Research into Medical Male Circumcision for HIV Prevention in Zimbabwe
The implications – for both men and women – of the upscaling of medical male circumcision in Zimbabwe were examined by Dr Antony Chikutsa during research for his PhD in Population Studies.
‘Doing a PhD for me is something I have always wanted to do since my childhood,’ said Chikutsa. ‘I remember I had a 1993 University of Zimbabwe calendar which had a list of the academic staff and their qualifications. I looked at that calendar regularly and wanted to be one of them,’ said Chikutsa.
He chose the topic for his thesis after attending one of the first workshops on the projected impact of male circumcision on the HIV trajectory in Zimbabwe.
Chikutsa wrote a brief PhD proposal but shelved it, pulling it out only years later after reading that the male circumcision programme was facing serious uptake challenges, not only in Zimbabwe, but in other African countries as well.
His research shows while men and women may in general support the promotion of medical male circumcision for HIV prevention, there is a level of reluctance among women to have their husbands circumcised as it seems like ‘one is accepting your man will sleep around “because he is protected”.
‘Men also talk about fears of having their “thing” cut off by mistake which is what we read about happening at traditional circumcision ceremonies or having their potential to please a woman in bed reduced.

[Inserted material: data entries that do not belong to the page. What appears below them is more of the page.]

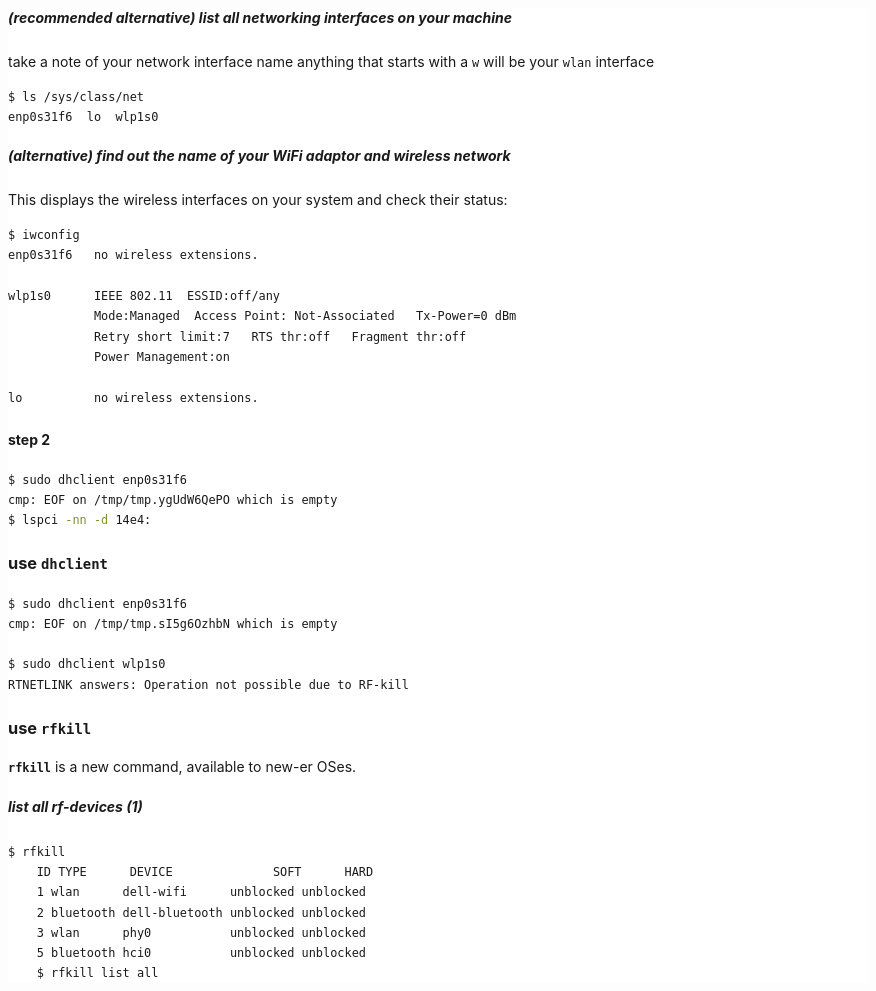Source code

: ##### (recommended alternative) list all networking interfaces on your machine

take a note of your network interface name
anything that starts with a `w` will be your `wlan` interface

```bash
$ ls /sys/class/net
enp0s31f6  lo  wlp1s0
```

##### (alternative) find out the name of your WiFi adaptor and wireless network

This displays the wireless interfaces on your system and check their status:

```bash
$ iwconfig
enp0s31f6   no wireless extensions.

wlp1s0      IEEE 802.11  ESSID:off/any
            Mode:Managed  Access Point: Not-Associated   Tx-Power=0 dBm
            Retry short limit:7   RTS thr:off   Fragment thr:off
            Power Management:on

lo          no wireless extensions.
```

###

#### step 2

```bash
$ sudo dhclient enp0s31f6
cmp: EOF on /tmp/tmp.ygUdW6QePO which is empty
$ lspci -nn -d 14e4:
```

### use `dhclient`

```bash
$ sudo dhclient enp0s31f6
cmp: EOF on /tmp/tmp.sI5g6OzhbN which is empty

$ sudo dhclient wlp1s0
RTNETLINK answers: Operation not possible due to RF-kill
```

### use `rfkill`

**`rfkill`** is a new command, available to new-er OSes.

##### list all rf-devices (1)

```bash
$ rfkill
    ID TYPE      DEVICE              SOFT      HARD
    1 wlan      dell-wifi      unblocked unblocked
    2 bluetooth dell-bluetooth unblocked unblocked
    3 wlan      phy0           unblocked unblocked
    5 bluetooth hci0           unblocked unblocked
    $ rfkill list all
```
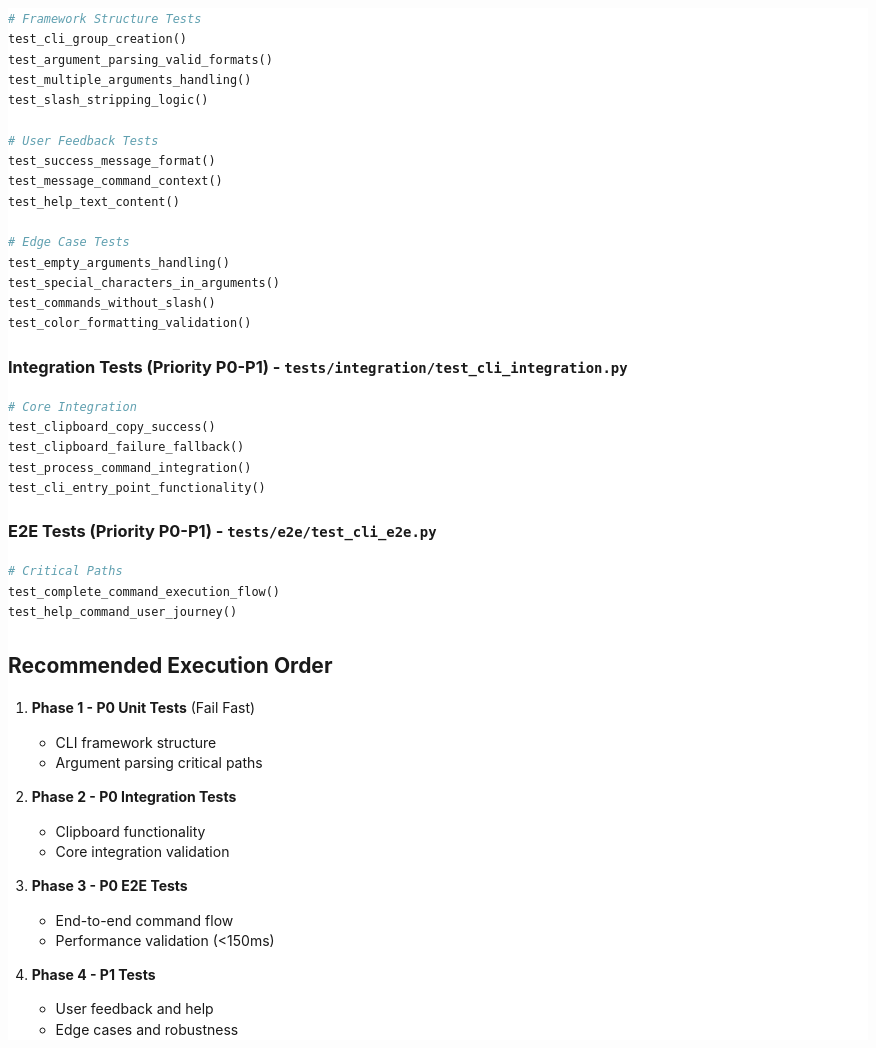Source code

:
 ```python
# Framework Structure Tests
test_cli_group_creation()
test_argument_parsing_valid_formats()  
test_multiple_arguments_handling()
test_slash_stripping_logic()

# User Feedback Tests  
test_success_message_format()
test_message_command_context()
test_help_text_content()

# Edge Case Tests
test_empty_arguments_handling()
test_special_characters_in_arguments()
test_commands_without_slash()
test_color_formatting_validation()
```

### Integration Tests (Priority P0-P1) - `tests/integration/test_cli_integration.py`

```python
# Core Integration
test_clipboard_copy_success()
test_clipboard_failure_fallback()  
test_process_command_integration()
test_cli_entry_point_functionality()
```

### E2E Tests (Priority P0-P1) - `tests/e2e/test_cli_e2e.py`

```python
# Critical Paths
test_complete_command_execution_flow()
test_help_command_user_journey()
```

## Recommended Execution Order

1. **Phase 1 - P0 Unit Tests** (Fail Fast)
   - CLI framework structure
   - Argument parsing critical paths
   
2. **Phase 2 - P0 Integration Tests**
   - Clipboard functionality  
   - Core integration validation

3. **Phase 3 - P0 E2E Tests**
   - End-to-end command flow
   - Performance validation (<150ms)

4. **Phase 4 - P1 Tests** 
   - User feedback and help
   - Edge cases and robustness

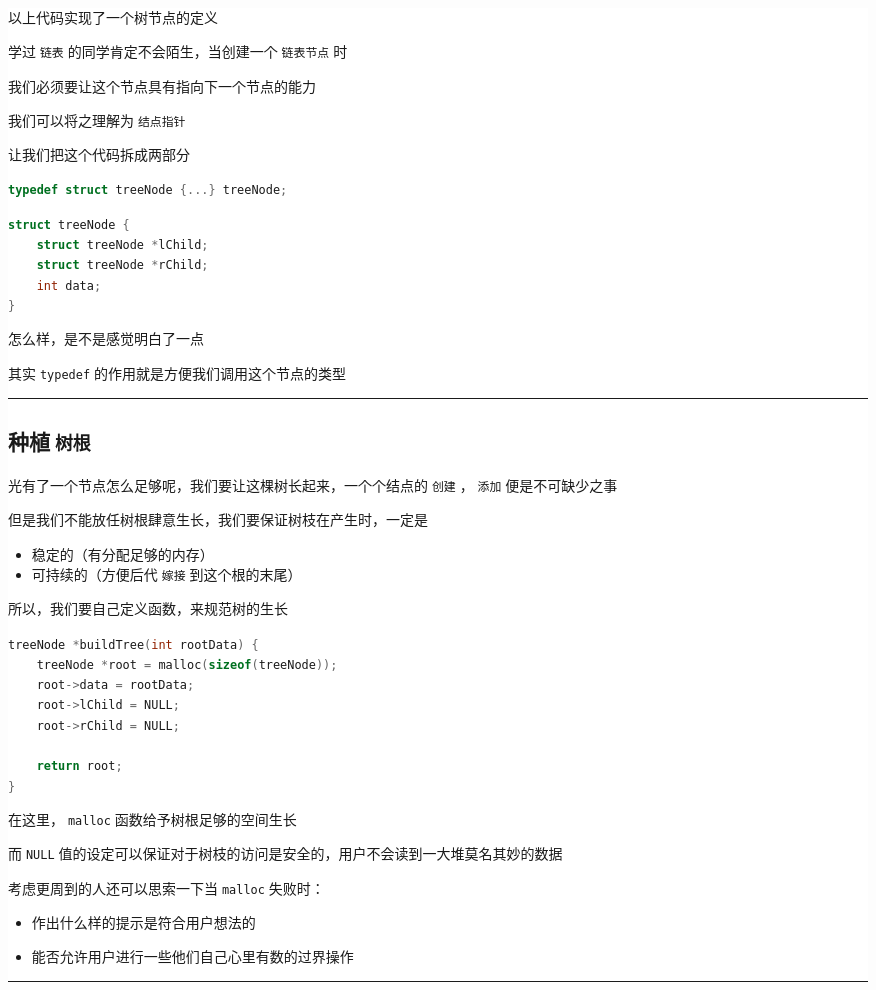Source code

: 以上代码实现了一个树节点的定义

学过 `链表` 的同学肯定不会陌生，当创建一个 `链表节点` 时

我们必须要让这个节点具有指向下一个节点的能力

我们可以将之理解为 `结点指针`

让我们把这个代码拆成两部分

```C
typedef struct treeNode {...} treeNode;
```

```C
struct treeNode {
    struct treeNode *lChild;
    struct treeNode *rChild;
    int data;
}
```

怎么样，是不是感觉明白了一点

其实 `typedef` 的作用就是方便我们调用这个节点的类型

---

## 种植 `树根`

光有了一个节点怎么足够呢，我们要让这棵树长起来，一个个结点的 `创建` ， `添加` 便是不可缺少之事

但是我们不能放任树根肆意生长，我们要保证树枝在产生时，一定是

- 稳定的（有分配足够的内存）
- 可持续的（方便后代 `嫁接` 到这个根的末尾）

所以，我们要自己定义函数，来规范树的生长

```C
treeNode *buildTree(int rootData) {
    treeNode *root = malloc(sizeof(treeNode));
    root->data = rootData;
    root->lChild = NULL;
    root->rChild = NULL;

    return root;
}
```

在这里， `malloc` 函数给予树根足够的空间生长

而 `NULL` 值的设定可以保证对于树枝的访问是安全的，用户不会读到一大堆莫名其妙的数据

考虑更周到的人还可以思索一下当 `malloc` 失败时：

- 作出什么样的提示是符合用户想法的

- 能否允许用户进行一些他们自己心里有数的过界操作

---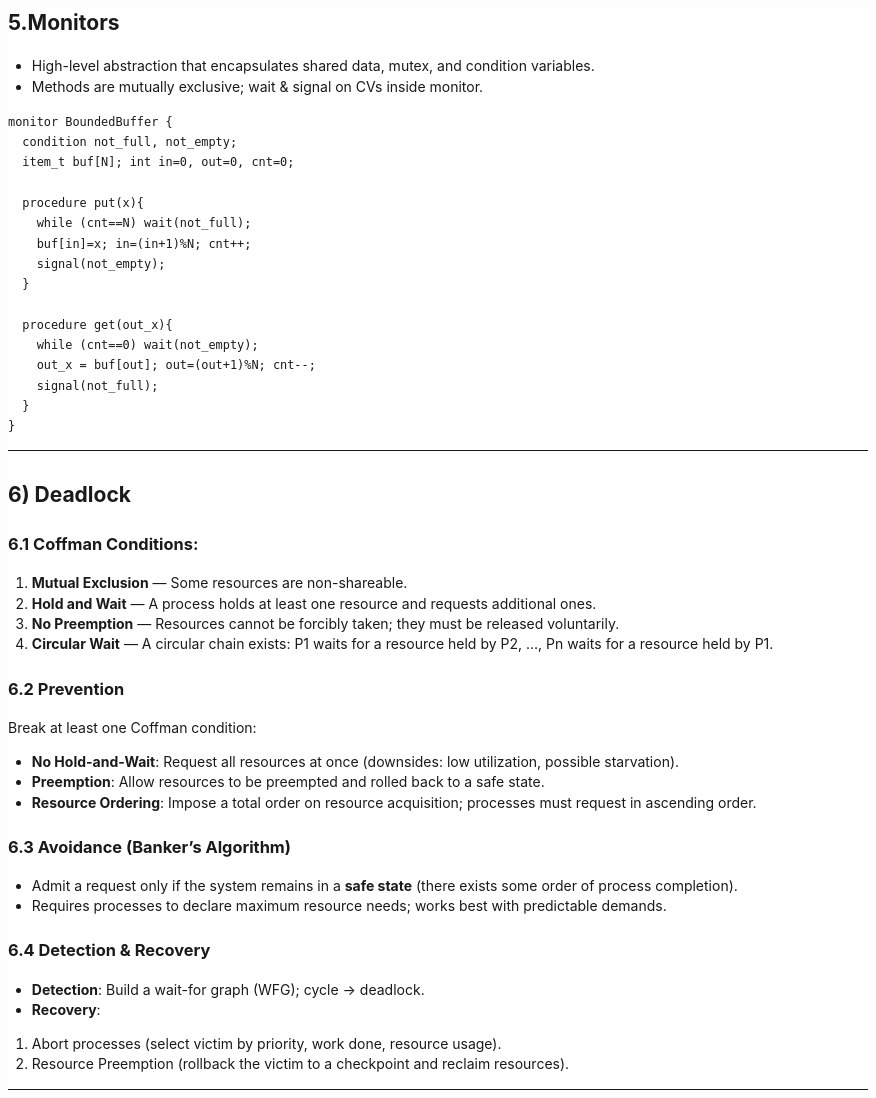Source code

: ## 5.Monitors

- High-level abstraction that encapsulates shared data, mutex, and condition variables.
- Methods are mutually exclusive; wait & signal on CVs inside monitor.
```pseudo
monitor BoundedBuffer {
  condition not_full, not_empty;
  item_t buf[N]; int in=0, out=0, cnt=0;

  procedure put(x){
    while (cnt==N) wait(not_full);
    buf[in]=x; in=(in+1)%N; cnt++;
    signal(not_empty);
  }

  procedure get(out_x){
    while (cnt==0) wait(not_empty);
    out_x = buf[out]; out=(out+1)%N; cnt--;
    signal(not_full);
  }
}
```
---
## **6) Deadlock**
### **6.1 Coffman Conditions**:

1. **Mutual Exclusion** — Some resources are non-shareable.
2. **Hold and Wait** — A process holds at least one resource and requests additional ones.
3. **No Preemption** — Resources cannot be forcibly taken; they must be released voluntarily.
4. **Circular Wait** — A circular chain exists: P1 waits for a resource held by P2, …, Pn waits for a resource held by P1.

### **6.2 Prevention**
Break at least one Coffman condition:

- **No Hold-and-Wait**: Request all resources at once (downsides: low utilization, possible starvation).
- **Preemption**: Allow resources to be preempted and rolled back to a safe state.
- **Resource Ordering**: Impose a total order on resource acquisition; processes must request in ascending order.

### **6.3 Avoidance (Banker’s Algorithm)**
- Admit a request only if the system remains in a **safe state** (there exists some order of process completion).
- Requires processes to declare maximum resource needs; works best with predictable demands.

### **6.4 Detection & Recovery**
- **Detection**: Build a wait-for graph (WFG); cycle -> deadlock.
- **Recovery**:
1. Abort processes (select victim by priority, work done, resource usage).
2. Resource Preemption (rollback the victim to a checkpoint and reclaim resources).

---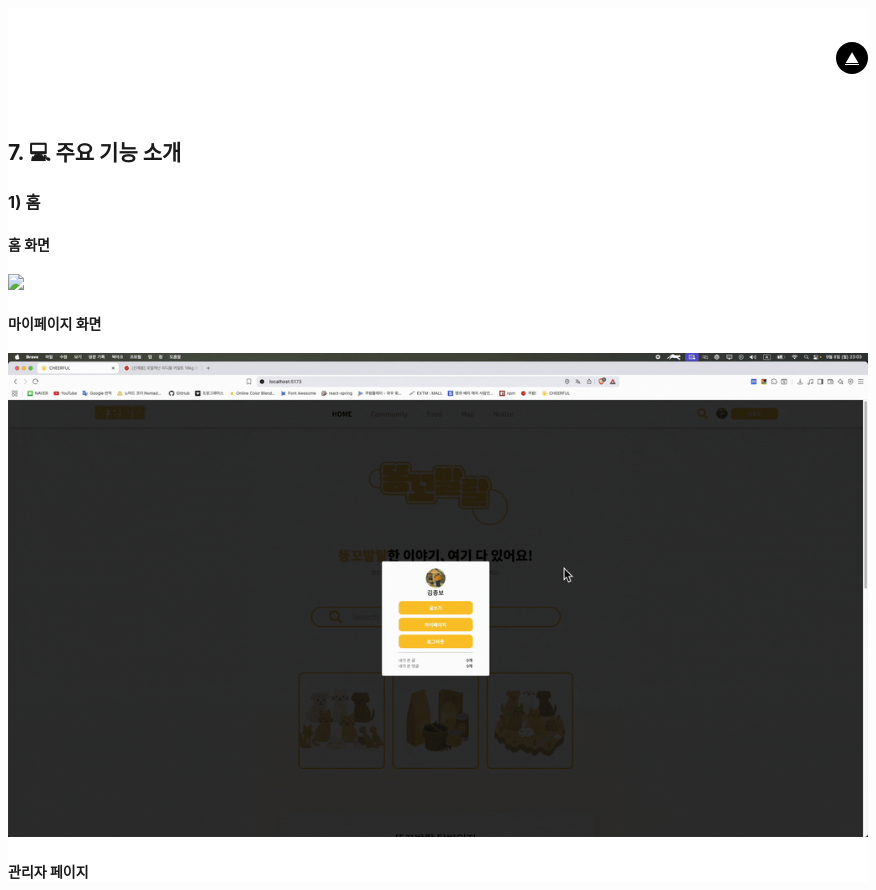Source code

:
```
```

<br>


<p style='background: black; width: 32px; height: 32px; border-radius: 50%; display: flex; justify-content: center; align-items: center; margin-left: auto;'><a href="#top" style='color: white; '>▲</a></p>

<br>

## <span id="7">7. 💻 주요 기능 소개</span>

### 1) 홈

#### 홈 화면

<img src="./cheerfulGif/cheerful_home_gif.gif" width="100%">

#### 마이페이지 화면

<img src="./cheerfulGif/cheerful_mypage_gif.gif" width="100%">

#### 관리자 페이지
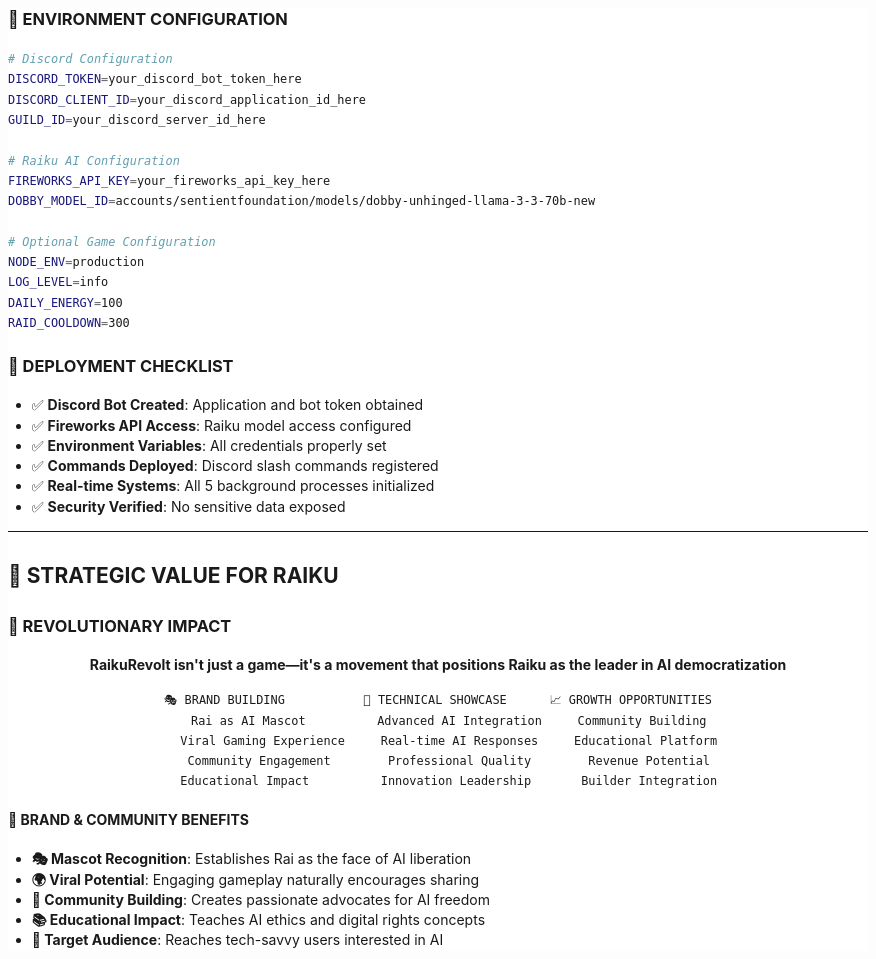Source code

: ### **🔧 ENVIRONMENT CONFIGURATION**

```bash
# Discord Configuration
DISCORD_TOKEN=your_discord_bot_token_here
DISCORD_CLIENT_ID=your_discord_application_id_here
GUILD_ID=your_discord_server_id_here

# Raiku AI Configuration
FIREWORKS_API_KEY=your_fireworks_api_key_here
DOBBY_MODEL_ID=accounts/sentientfoundation/models/dobby-unhinged-llama-3-3-70b-new

# Optional Game Configuration
NODE_ENV=production
LOG_LEVEL=info
DAILY_ENERGY=100
RAID_COOLDOWN=300
```

### **🎯 DEPLOYMENT CHECKLIST**
- ✅ **Discord Bot Created**: Application and bot token obtained
- ✅ **Fireworks API Access**: Raiku model access configured
- ✅ **Environment Variables**: All credentials properly set
- ✅ **Commands Deployed**: Discord slash commands registered
- ✅ **Real-time Systems**: All 5 background processes initialized
- ✅ **Security Verified**: No sensitive data exposed

---

## 🎯 **STRATEGIC VALUE FOR RAIKU**

### **🌟 REVOLUTIONARY IMPACT**

<div align="center">

**RaikuRevolt isn't just a game—it's a movement that positions Raiku as the leader in AI democratization**

```
🎭 BRAND BUILDING           🚀 TECHNICAL SHOWCASE      📈 GROWTH OPPORTUNITIES
   Rai as AI Mascot          Advanced AI Integration     Community Building
   Viral Gaming Experience     Real-time AI Responses     Educational Platform
   Community Engagement        Professional Quality        Revenue Potential
   Educational Impact          Innovation Leadership       Builder Integration
```

</div>

#### **🎪 BRAND & COMMUNITY BENEFITS**
- **🎭 Mascot Recognition**: Establishes Rai as the face of AI liberation
- **🌍 Viral Potential**: Engaging gameplay naturally encourages sharing
- **👥 Community Building**: Creates passionate advocates for AI freedom
- **📚 Educational Impact**: Teaches AI ethics and digital rights concepts
- **🎯 Target Audience**: Reaches tech-savvy users interested in AI
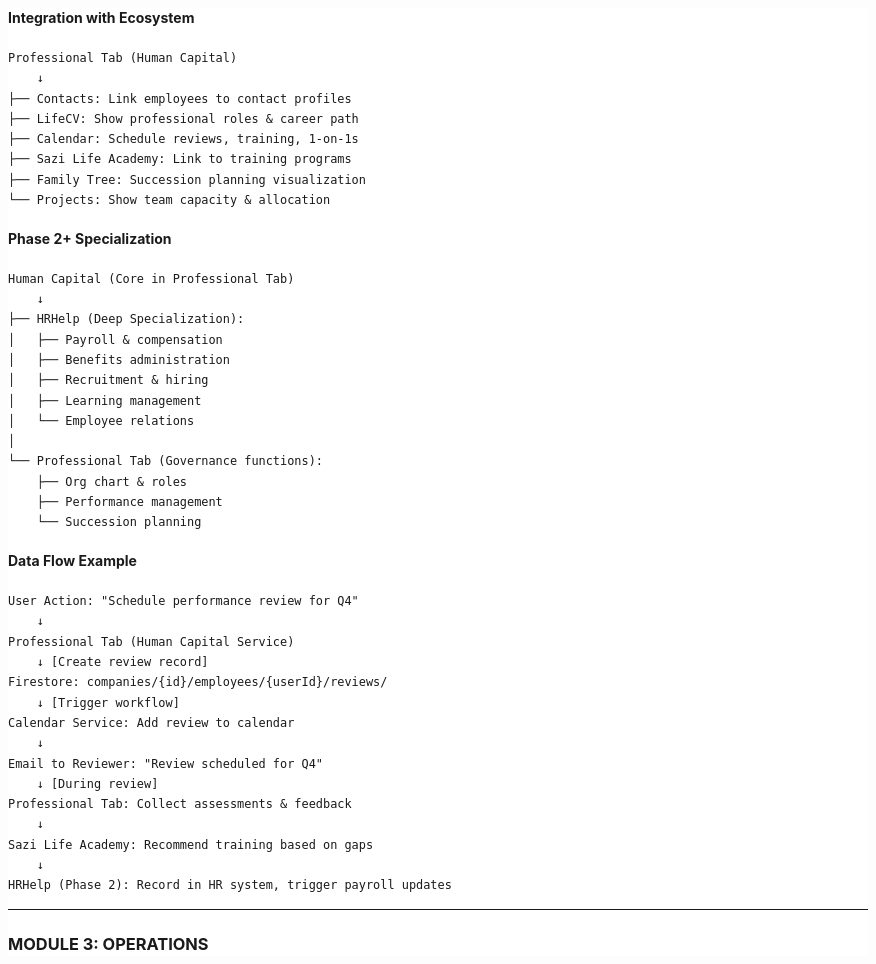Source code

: #### Integration with Ecosystem
```
Professional Tab (Human Capital)
    ↓
├── Contacts: Link employees to contact profiles
├── LifeCV: Show professional roles & career path
├── Calendar: Schedule reviews, training, 1-on-1s
├── Sazi Life Academy: Link to training programs
├── Family Tree: Succession planning visualization
└── Projects: Show team capacity & allocation
```

#### Phase 2+ Specialization
```
Human Capital (Core in Professional Tab)
    ↓
├── HRHelp (Deep Specialization):
│   ├── Payroll & compensation
│   ├── Benefits administration
│   ├── Recruitment & hiring
│   ├── Learning management
│   └── Employee relations
│
└── Professional Tab (Governance functions):
    ├── Org chart & roles
    ├── Performance management
    └── Succession planning
```

#### Data Flow Example
```
User Action: "Schedule performance review for Q4"
    ↓
Professional Tab (Human Capital Service)
    ↓ [Create review record]
Firestore: companies/{id}/employees/{userId}/reviews/
    ↓ [Trigger workflow]
Calendar Service: Add review to calendar
    ↓
Email to Reviewer: "Review scheduled for Q4"
    ↓ [During review]
Professional Tab: Collect assessments & feedback
    ↓
Sazi Life Academy: Recommend training based on gaps
    ↓
HRHelp (Phase 2): Record in HR system, trigger payroll updates
```

---

### MODULE 3: OPERATIONS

Some were very worried about their foreskins while others were excited because they heard that circumcised men are very good in bed and they really wanted to see if that was true,’ explained Chikutsa.
His research shows that the promotion of voluntary medical male circumcision should address people’s underlying fears, misconceptions and myths about the whole process. ‘When those are addressed, there is a chance that a larger number of people will adopt this innovative method of HIV prevention.’
‘I feel elated with an indescribable sense of accomplishment,’ said Chikutsa. ‘My father was a general factory worker and my mother is a housewife but as the first born they sacrificed so much to get me where I am today. Achieving this PhD is the least I could do for their sacrifice and their encouragement in providing for my education.
‘I am very grateful for the support I received from my family both financially, spiritually and emotionally.’
Offering advice to other researchers, he said: ‘Doing a PhD or any similar research project is very demanding and the temptation to divert or drop out is strong, so it is necessary to keep your eye on the ball. Always remember why you started the degree. You need faith and a focus to keep you going.’